BEGIN ENTRIES SUPPLIED

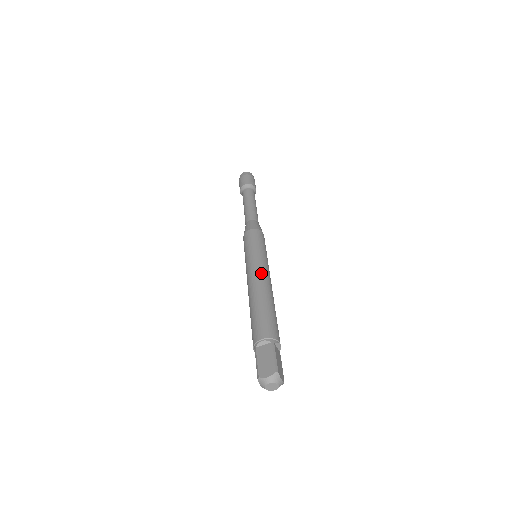
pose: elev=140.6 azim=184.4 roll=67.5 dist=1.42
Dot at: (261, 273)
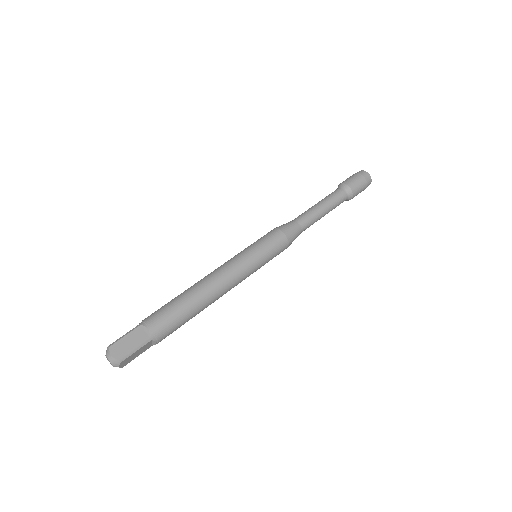
Dot at: (217, 268)
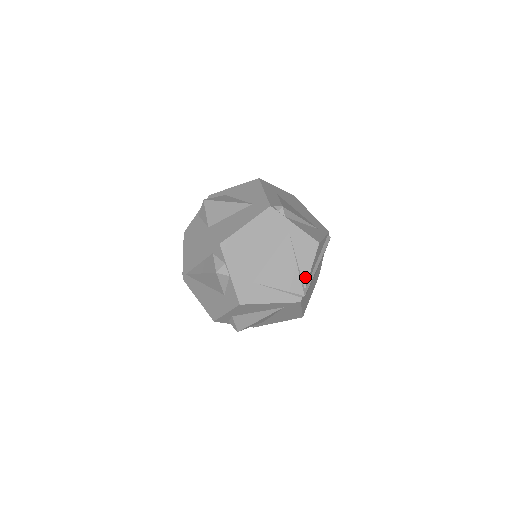
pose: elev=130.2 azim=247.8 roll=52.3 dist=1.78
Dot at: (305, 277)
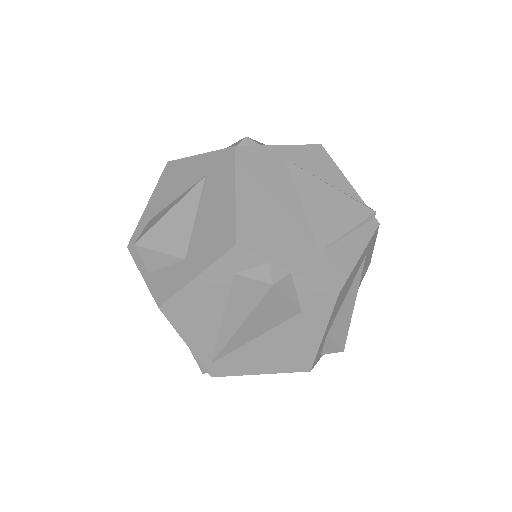
Dot at: (352, 193)
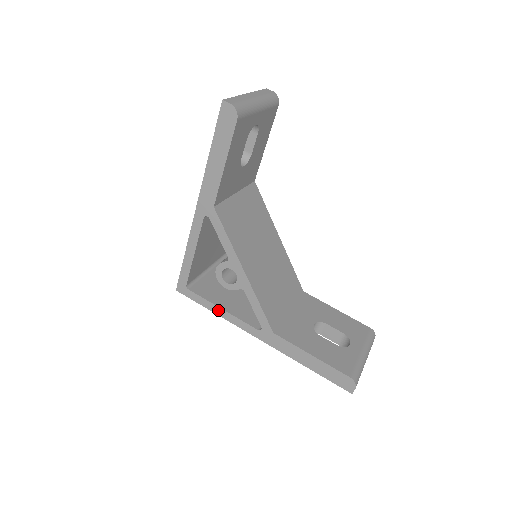
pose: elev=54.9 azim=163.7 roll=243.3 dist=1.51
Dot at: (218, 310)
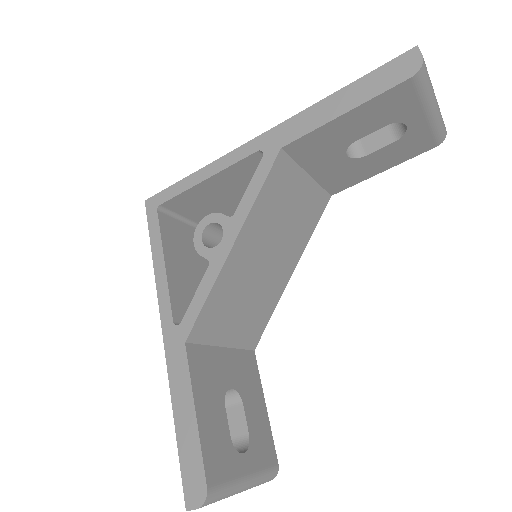
Dot at: (160, 260)
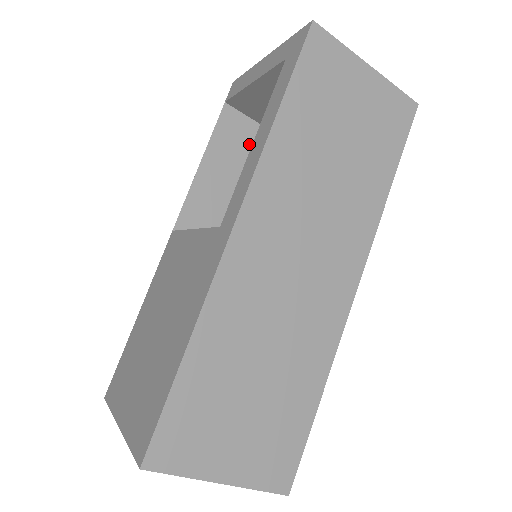
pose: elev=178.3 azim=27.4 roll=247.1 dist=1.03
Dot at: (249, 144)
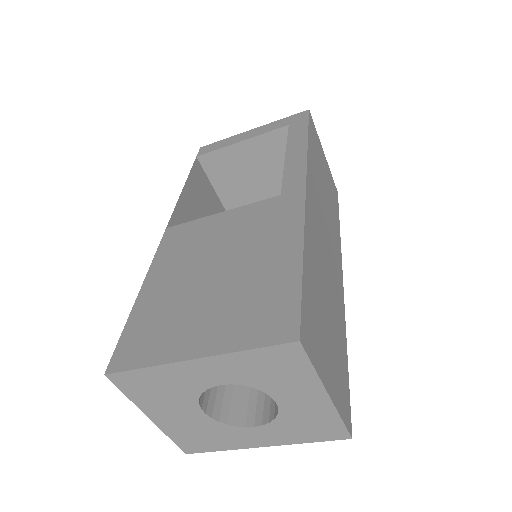
Dot at: (207, 195)
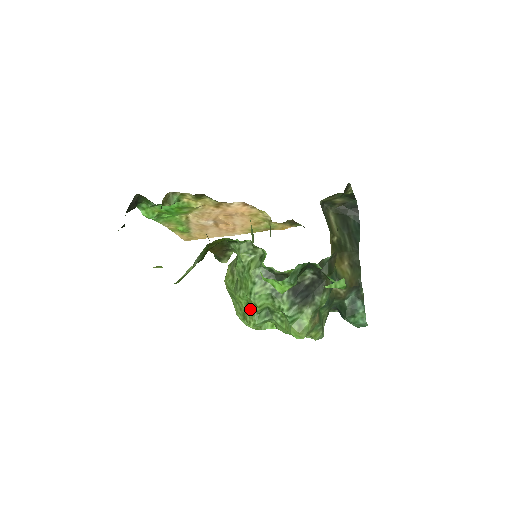
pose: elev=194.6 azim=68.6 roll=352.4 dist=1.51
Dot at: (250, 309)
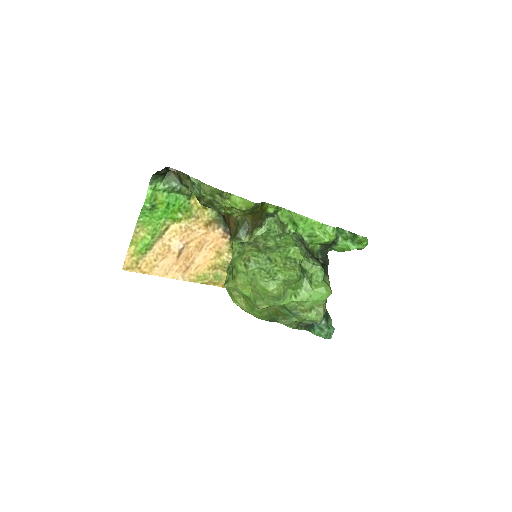
Dot at: (291, 261)
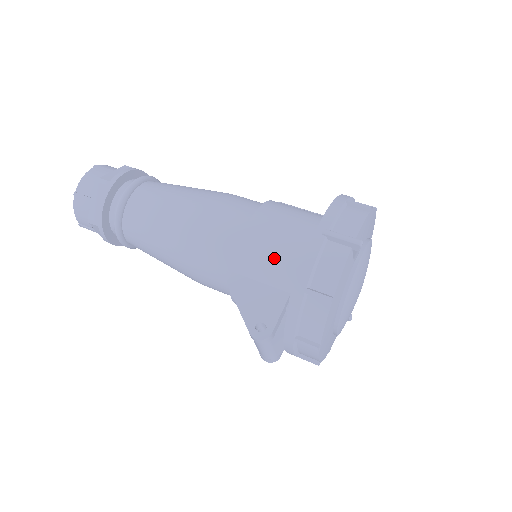
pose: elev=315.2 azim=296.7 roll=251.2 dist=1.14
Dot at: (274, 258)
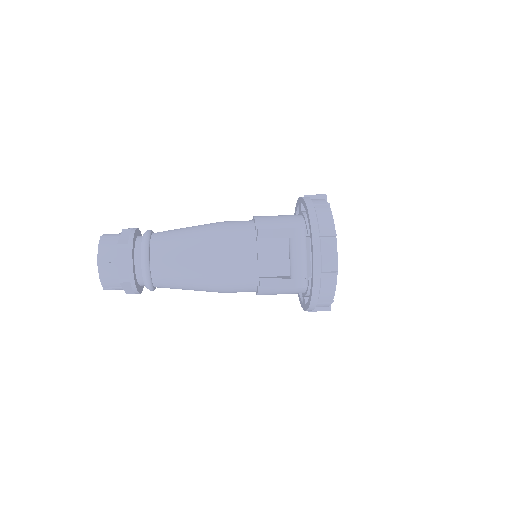
Dot at: (281, 218)
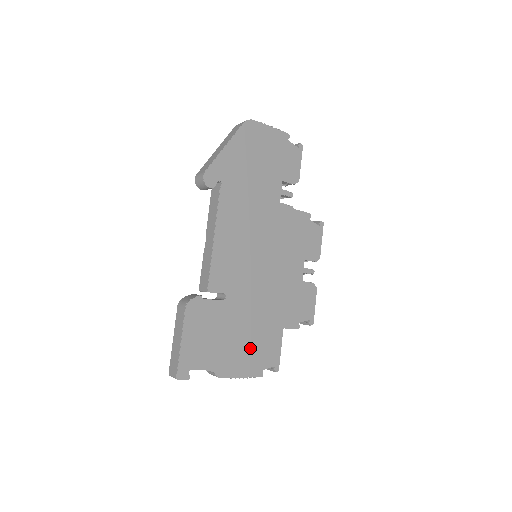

END ENTRIES SUPPLIED

Copy every line of the items above character for character, omitting the pictures.

pose: elev=140.6 azim=184.4 roll=67.5 dist=1.42
Dot at: (261, 273)
Dot at: (217, 268)
pose: elev=130.2 azim=247.8 roll=52.3 dist=1.78
Dot at: (305, 277)
Dot at: (352, 193)
pose: elev=54.9 azim=163.7 roll=243.3 dist=1.51
Dot at: (218, 310)
Dot at: (160, 260)
pose: elev=178.3 azim=27.4 roll=247.1 dist=1.03
Dot at: (249, 144)
Dot at: (207, 195)
pose: elev=194.6 azim=68.6 roll=352.4 dist=1.51
Dot at: (250, 309)
Dot at: (291, 261)
pose: elev=315.2 azim=296.7 roll=251.2 dist=1.14
Dot at: (274, 258)
Dot at: (281, 218)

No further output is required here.